## begin PASSAGE GIVEN

Sanctification is the biblical word used to describe the experience of becoming holy. God is the only source of holiness (Rev. 15:4), and for His own purposes, God has put His holiness upon many different things and people. The Bible is the story of that sanctifying work of God.
Under the Old Testament, God sanctified certain days, weeks, and years, and then He gave instructions to His people as to how to reverence those holy times. Israel had to be taught how to “keep the Sabbath day holy.” Men did not know then, and we do not know now, how to keep anything holy unless God gives us instructions.
God also sanctified certain places, such as Mount Sinai and Solomon’s temple. God even sanctified Canaan’s land so that it would be an acceptable habitation for the sanctified people of Israel. God sanctified the land for the people and the people for Himself. God kept everything in order; He did not (and does not) permit sanctified and unsanctified people or things to mix.

## end PASSAGE GIVEN

# SHORT TASK A:
According to the passage on sanctification, why did God sanctify Canaan's land?
# SHORT TASK B:
In the entries, edit everything from the line containing "On Tuesday, when" down to the line containing "2:30 PM -- halfway", replacing "hour lines" with "hour markers" and leaving all else unchanged. Give only those lines.

## begin RECORDS FOR THE EXERCISE

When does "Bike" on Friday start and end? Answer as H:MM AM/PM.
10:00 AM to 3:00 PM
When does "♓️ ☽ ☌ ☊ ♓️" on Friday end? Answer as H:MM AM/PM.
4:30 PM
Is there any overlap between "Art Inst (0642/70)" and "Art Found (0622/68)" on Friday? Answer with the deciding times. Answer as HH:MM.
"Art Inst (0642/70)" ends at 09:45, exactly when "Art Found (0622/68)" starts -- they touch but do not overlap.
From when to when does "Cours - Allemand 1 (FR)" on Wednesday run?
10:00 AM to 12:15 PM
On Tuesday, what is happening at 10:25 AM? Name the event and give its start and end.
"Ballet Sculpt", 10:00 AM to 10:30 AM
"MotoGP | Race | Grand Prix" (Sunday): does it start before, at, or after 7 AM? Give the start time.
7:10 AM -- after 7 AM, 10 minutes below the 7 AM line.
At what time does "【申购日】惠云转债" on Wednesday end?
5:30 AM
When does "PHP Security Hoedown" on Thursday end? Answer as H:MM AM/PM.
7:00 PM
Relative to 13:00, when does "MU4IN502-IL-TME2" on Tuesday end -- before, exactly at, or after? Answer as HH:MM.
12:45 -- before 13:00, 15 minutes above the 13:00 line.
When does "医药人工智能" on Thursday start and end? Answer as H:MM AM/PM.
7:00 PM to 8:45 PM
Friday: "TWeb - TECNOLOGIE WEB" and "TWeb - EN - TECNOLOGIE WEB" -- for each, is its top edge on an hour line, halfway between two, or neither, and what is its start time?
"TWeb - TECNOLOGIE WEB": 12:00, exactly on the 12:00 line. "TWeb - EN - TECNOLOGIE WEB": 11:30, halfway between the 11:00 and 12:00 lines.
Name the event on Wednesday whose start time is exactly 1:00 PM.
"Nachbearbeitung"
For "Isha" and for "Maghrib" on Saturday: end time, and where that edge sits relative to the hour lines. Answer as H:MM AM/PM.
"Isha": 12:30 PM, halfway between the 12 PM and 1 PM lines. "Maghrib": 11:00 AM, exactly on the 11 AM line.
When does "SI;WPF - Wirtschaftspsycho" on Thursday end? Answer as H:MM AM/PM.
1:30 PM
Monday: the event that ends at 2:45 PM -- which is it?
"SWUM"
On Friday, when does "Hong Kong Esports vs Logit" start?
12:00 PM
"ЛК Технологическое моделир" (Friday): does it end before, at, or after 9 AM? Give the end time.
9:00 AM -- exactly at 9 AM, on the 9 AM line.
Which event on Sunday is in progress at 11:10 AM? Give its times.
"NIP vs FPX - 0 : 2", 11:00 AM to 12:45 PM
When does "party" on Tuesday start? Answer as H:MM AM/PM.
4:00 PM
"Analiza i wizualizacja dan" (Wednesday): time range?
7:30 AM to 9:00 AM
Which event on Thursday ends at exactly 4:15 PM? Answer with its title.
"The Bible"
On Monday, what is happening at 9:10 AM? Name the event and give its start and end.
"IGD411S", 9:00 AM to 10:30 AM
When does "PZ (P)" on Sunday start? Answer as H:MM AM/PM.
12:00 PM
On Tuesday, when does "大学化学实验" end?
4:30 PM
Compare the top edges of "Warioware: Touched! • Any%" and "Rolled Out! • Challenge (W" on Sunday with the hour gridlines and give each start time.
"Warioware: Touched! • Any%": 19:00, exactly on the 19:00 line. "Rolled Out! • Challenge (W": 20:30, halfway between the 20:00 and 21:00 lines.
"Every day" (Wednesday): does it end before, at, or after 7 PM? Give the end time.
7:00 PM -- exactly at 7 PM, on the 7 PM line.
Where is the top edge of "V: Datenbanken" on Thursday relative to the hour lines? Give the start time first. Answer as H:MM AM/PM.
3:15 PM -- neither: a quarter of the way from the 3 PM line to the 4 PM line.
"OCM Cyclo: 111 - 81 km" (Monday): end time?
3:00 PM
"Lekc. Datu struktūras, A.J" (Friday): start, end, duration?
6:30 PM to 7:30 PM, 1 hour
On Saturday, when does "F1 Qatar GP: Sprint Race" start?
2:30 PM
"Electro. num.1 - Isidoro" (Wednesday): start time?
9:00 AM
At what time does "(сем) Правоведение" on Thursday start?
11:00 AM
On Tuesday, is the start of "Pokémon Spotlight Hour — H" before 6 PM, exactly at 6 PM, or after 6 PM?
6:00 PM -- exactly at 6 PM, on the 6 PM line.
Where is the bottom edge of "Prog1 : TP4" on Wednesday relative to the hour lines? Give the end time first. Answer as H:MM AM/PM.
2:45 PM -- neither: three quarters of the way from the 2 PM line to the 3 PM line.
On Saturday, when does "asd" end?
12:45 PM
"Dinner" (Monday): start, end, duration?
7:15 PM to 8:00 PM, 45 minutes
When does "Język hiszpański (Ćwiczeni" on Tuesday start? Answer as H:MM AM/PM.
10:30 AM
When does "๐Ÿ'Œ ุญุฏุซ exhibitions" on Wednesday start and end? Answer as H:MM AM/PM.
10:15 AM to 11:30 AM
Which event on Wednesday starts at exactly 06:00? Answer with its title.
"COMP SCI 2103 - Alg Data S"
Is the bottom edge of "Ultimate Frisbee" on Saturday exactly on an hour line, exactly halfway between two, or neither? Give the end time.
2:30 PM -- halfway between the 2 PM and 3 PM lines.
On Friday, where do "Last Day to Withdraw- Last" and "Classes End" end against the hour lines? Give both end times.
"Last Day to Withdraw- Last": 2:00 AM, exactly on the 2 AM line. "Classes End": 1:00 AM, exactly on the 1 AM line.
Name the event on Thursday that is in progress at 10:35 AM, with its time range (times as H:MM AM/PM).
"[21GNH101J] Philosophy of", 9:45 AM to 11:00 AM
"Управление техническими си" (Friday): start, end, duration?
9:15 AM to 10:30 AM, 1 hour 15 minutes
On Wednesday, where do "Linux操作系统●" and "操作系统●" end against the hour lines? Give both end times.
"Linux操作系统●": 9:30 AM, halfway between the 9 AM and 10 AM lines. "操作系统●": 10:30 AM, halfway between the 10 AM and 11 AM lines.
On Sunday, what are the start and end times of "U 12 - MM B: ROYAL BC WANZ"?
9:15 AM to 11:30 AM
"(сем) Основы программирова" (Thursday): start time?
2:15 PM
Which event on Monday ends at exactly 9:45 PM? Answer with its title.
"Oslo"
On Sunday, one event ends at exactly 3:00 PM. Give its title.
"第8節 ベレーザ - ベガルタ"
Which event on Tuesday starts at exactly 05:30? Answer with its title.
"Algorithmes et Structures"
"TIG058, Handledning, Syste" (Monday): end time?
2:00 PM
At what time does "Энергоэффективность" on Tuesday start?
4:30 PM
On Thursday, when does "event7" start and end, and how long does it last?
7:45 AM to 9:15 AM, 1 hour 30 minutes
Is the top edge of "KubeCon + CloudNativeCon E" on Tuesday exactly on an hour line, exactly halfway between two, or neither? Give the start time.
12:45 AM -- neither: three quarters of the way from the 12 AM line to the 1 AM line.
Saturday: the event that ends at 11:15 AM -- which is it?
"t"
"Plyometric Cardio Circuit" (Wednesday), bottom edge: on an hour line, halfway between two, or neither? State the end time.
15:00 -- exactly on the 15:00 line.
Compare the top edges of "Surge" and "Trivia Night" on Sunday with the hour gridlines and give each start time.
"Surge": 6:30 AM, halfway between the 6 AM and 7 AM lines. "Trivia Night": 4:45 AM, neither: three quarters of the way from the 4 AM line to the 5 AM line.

## end RECORDS FOR THE EXERCISE

# RESPONSE A:
God sanctified Canaan's land so that it would be an acceptable habitation for the sanctified people of Israel. He sanctified the land for the people and the people for Himself, and He does not permit sanctified and unsanctified people or things to mix.

# RESPONSE B:
On Tuesday, when does "大学化学实验" end?
4:30 PM
Compare the top edges of "Warioware: Touched! • Any%" and "Rolled Out! • Challenge (W" on Sunday with the hour gridlines and give each start time.
"Warioware: Touched! • Any%": 19:00, exactly on the 19:00 line. "Rolled Out! • Challenge (W": 20:30, halfway between the 20:00 and 21:00 lines.
"Every day" (Wednesday): does it end before, at, or after 7 PM? Give the end time.
7:00 PM -- exactly at 7 PM, on the 7 PM line.
Where is the top edge of "V: Datenbanken" on Thursday relative to the hour markers? Give the start time first. Answer as H:MM AM/PM.
3:15 PM -- neither: a quarter of the way from the 3 PM line to the 4 PM line.
"OCM Cyclo: 111 - 81 km" (Monday): end time?
3:00 PM
"Lekc. Datu struktūras, A.J" (Friday): start, end, duration?
6:30 PM to 7:30 PM, 1 hour
On Saturday, when does "F1 Qatar GP: Sprint Race" start?
2:30 PM
"Electro. num.1 - Isidoro" (Wednesday): start time?
9:00 AM
At what time does "(сем) Правоведение" on Thursday start?
11:00 AM
On Tuesday, is the start of "Pokémon Spotlight Hour — H" before 6 PM, exactly at 6 PM, or after 6 PM?
6:00 PM -- exactly at 6 PM, on the 6 PM line.
Where is the bottom edge of "Prog1 : TP4" on Wednesday relative to the hour markers? Give the end time first. Answer as H:MM AM/PM.
2:45 PM -- neither: three quarters of the way from the 2 PM line to the 3 PM line.
On Saturday, when does "asd" end?
12:45 PM
"Dinner" (Monday): start, end, duration?
7:15 PM to 8:00 PM, 45 minutes
When does "Język hiszpański (Ćwiczeni" on Tuesday start? Answer as H:MM AM/PM.
10:30 AM
When does "๐Ÿ'Œ ุญุฏุซ exhibitions" on Wednesday start and end? Answer as H:MM AM/PM.
10:15 AM to 11:30 AM
Which event on Wednesday starts at exactly 06:00? Answer with its title.
"COMP SCI 2103 - Alg Data S"
Is the bottom edge of "Ultimate Frisbee" on Saturday exactly on an hour line, exactly halfway between two, or neither? Give the end time.
2:30 PM -- halfway between the 2 PM and 3 PM lines.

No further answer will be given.